Jawaban ini kembali dipertanyakan oleh delegasi Ma’had Aly MUS Sarang, karena menurutnya semua orang akan bebas melakukan operasi plastik untuk tujuan mempercantik diri dengan dalil tersebut. Sedangkan menurut delegasi dari Ma’had Aly Ploso, mempercantik diri yang dimaksud yaitu untuk izalatut tasywih, untuk menghilangkan sesuatu yang buruk, seperti merapihkan gigi yang tidak rata sehingga menimbulkan ketidakpercayaan diri orang tersebut, bukan semata-mata tahsin ataupun tajammul untuk lebih mempercantik bagian tubuh yang sebenarnya sudah bagus.

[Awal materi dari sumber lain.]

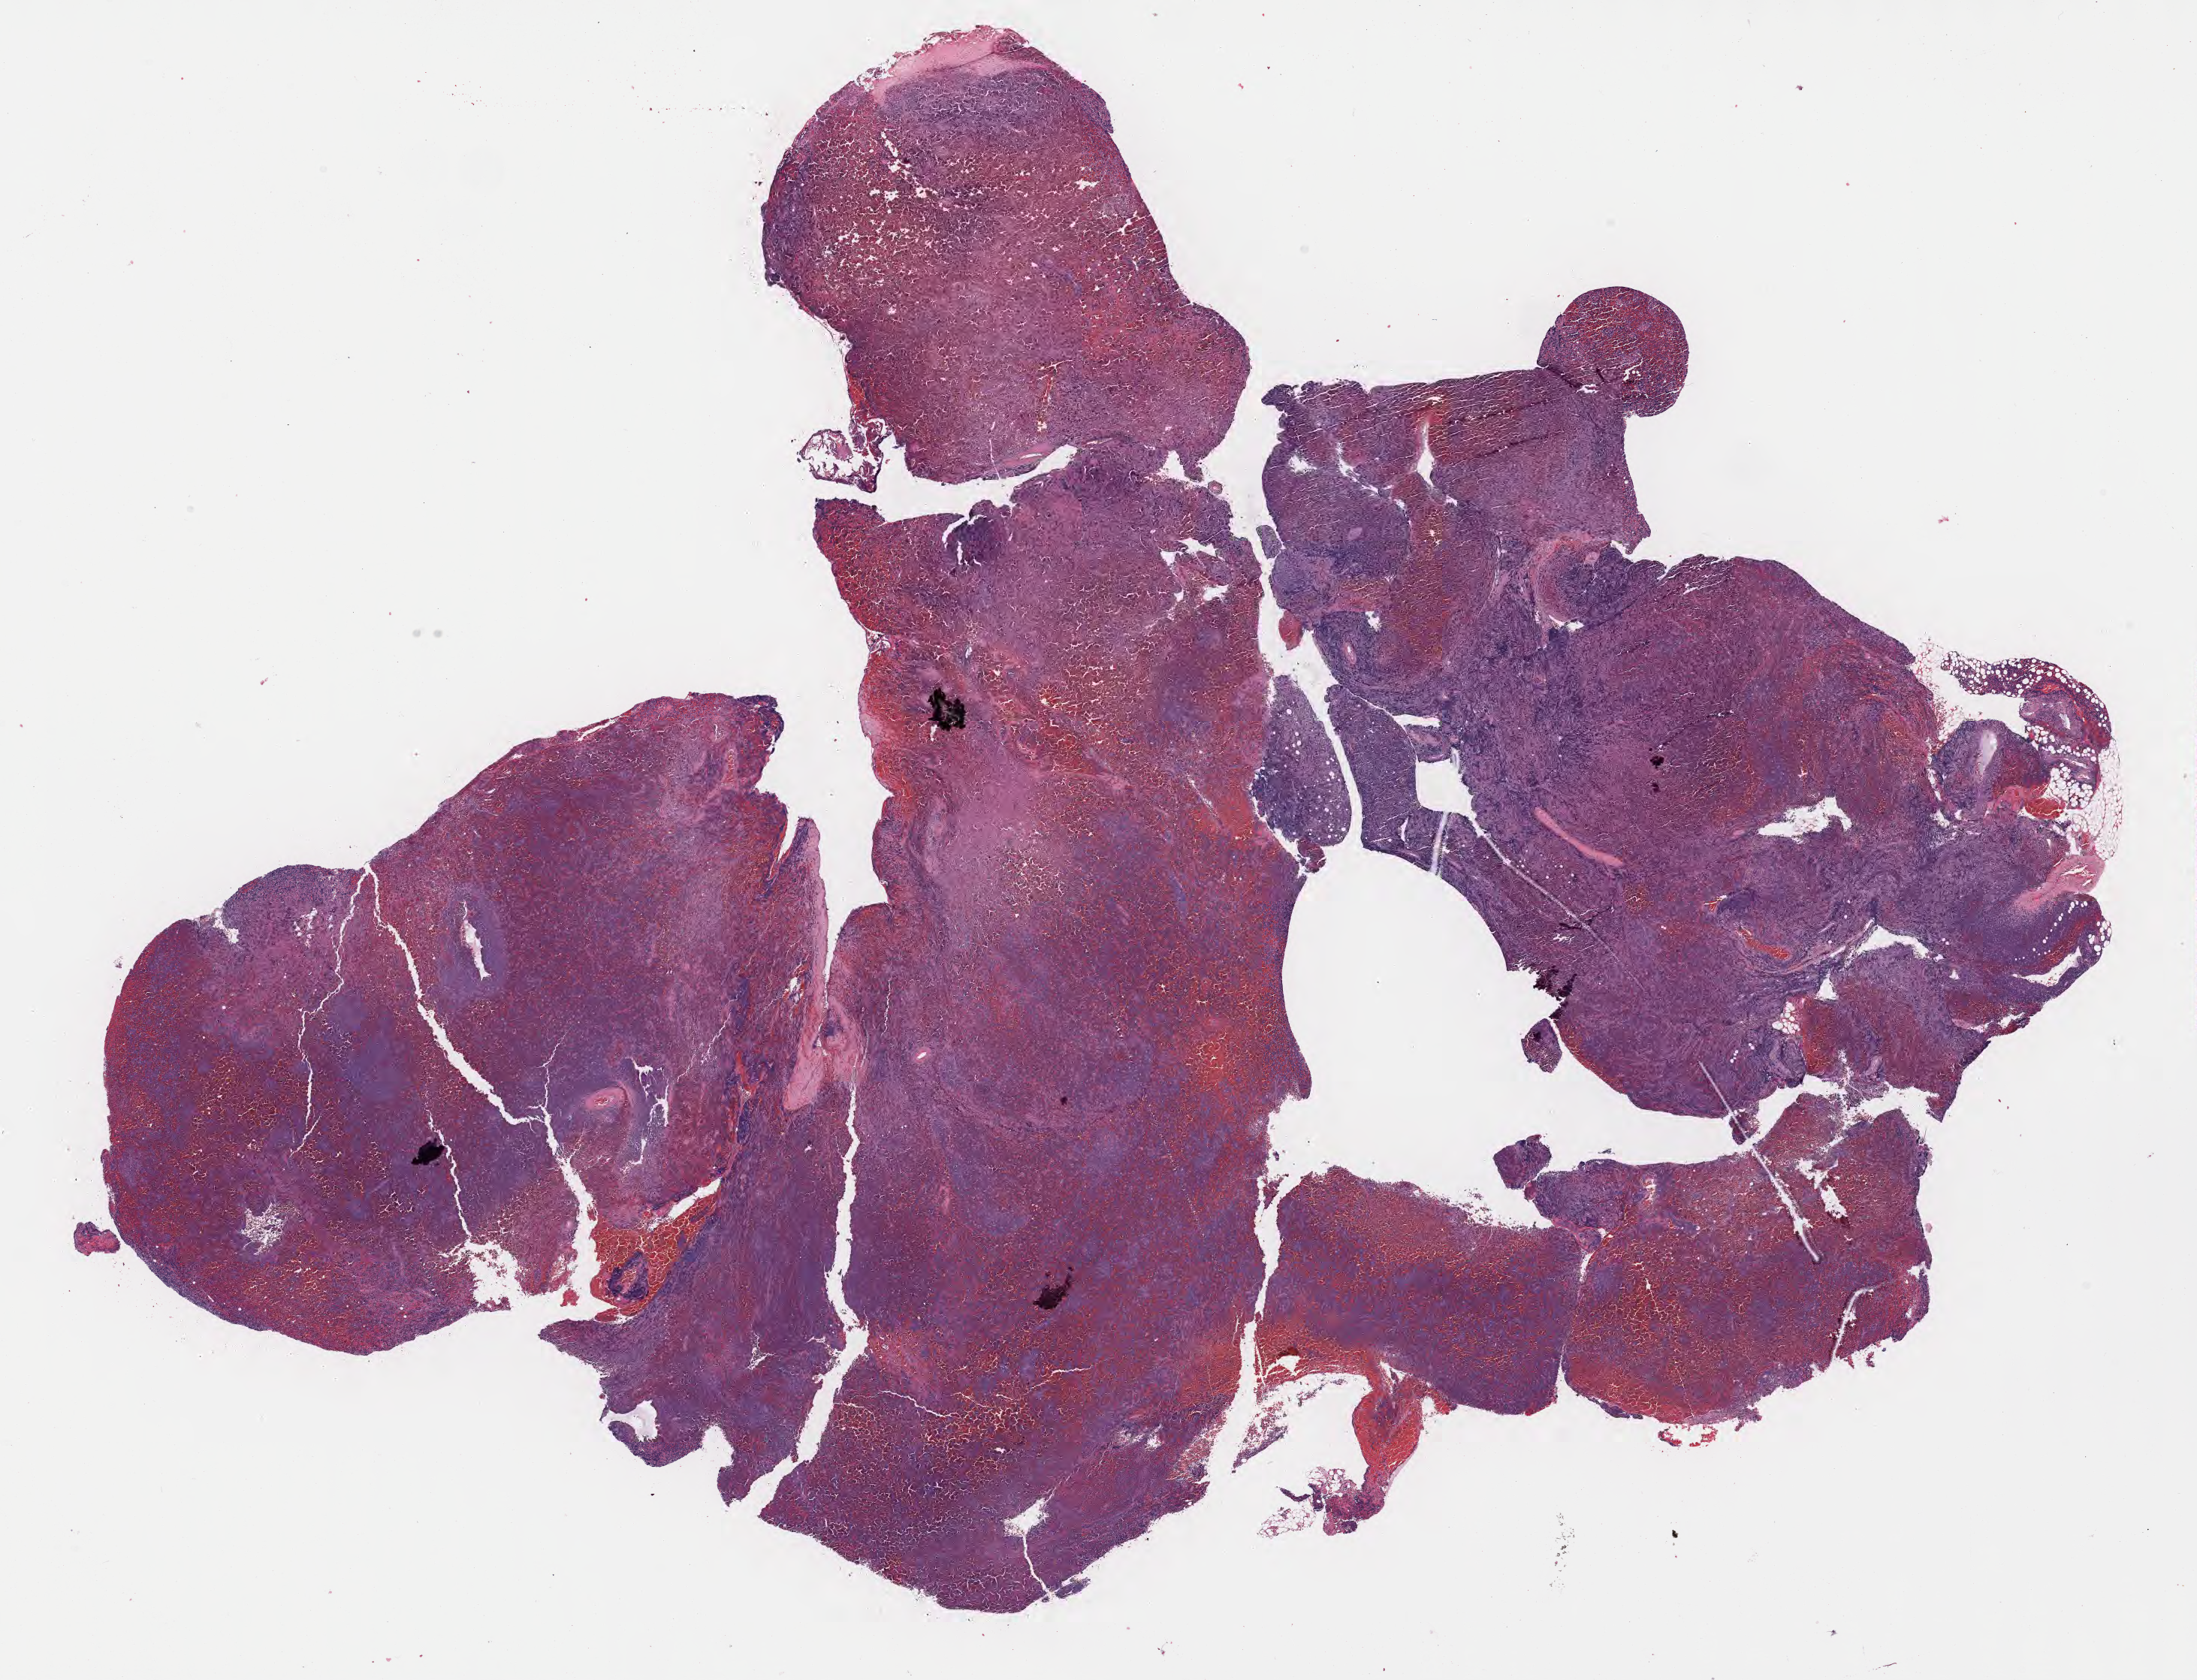
Whole-slide image, haematoxylin and eosin stain — whole scanned area (about 23.7 x 18.1 mm) shown as a low-resolution overview; specimen: tumor tissue; site: soft tissue of abdomen. Female patient; age at initial diagnosis 8 years.
- histologic diagnosis: Burkitt lymphoma, NOS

Perumus menanggapi delegasi MUS kebolehan operasi tersebut harus berdasarkan rekomendasi thabib mukhtash. Sebagai penguat, perumus juga menyertakan ta’bir yang ada di kitab
المفصل في أحكام المرأة و بيت المسلم في الشريعة الاسلامية karya Dr Abdul Karim Zaidan yang juga pernah dijadikan dalil dalam Bahtsul Masail PBNU saat kongres di Surabaya pada tahun 2006. Untuk pertanyaan kedua mengenai batasan mengubah ciptaan Allah tidak sempat dibahas karena waktu yang sudah habis.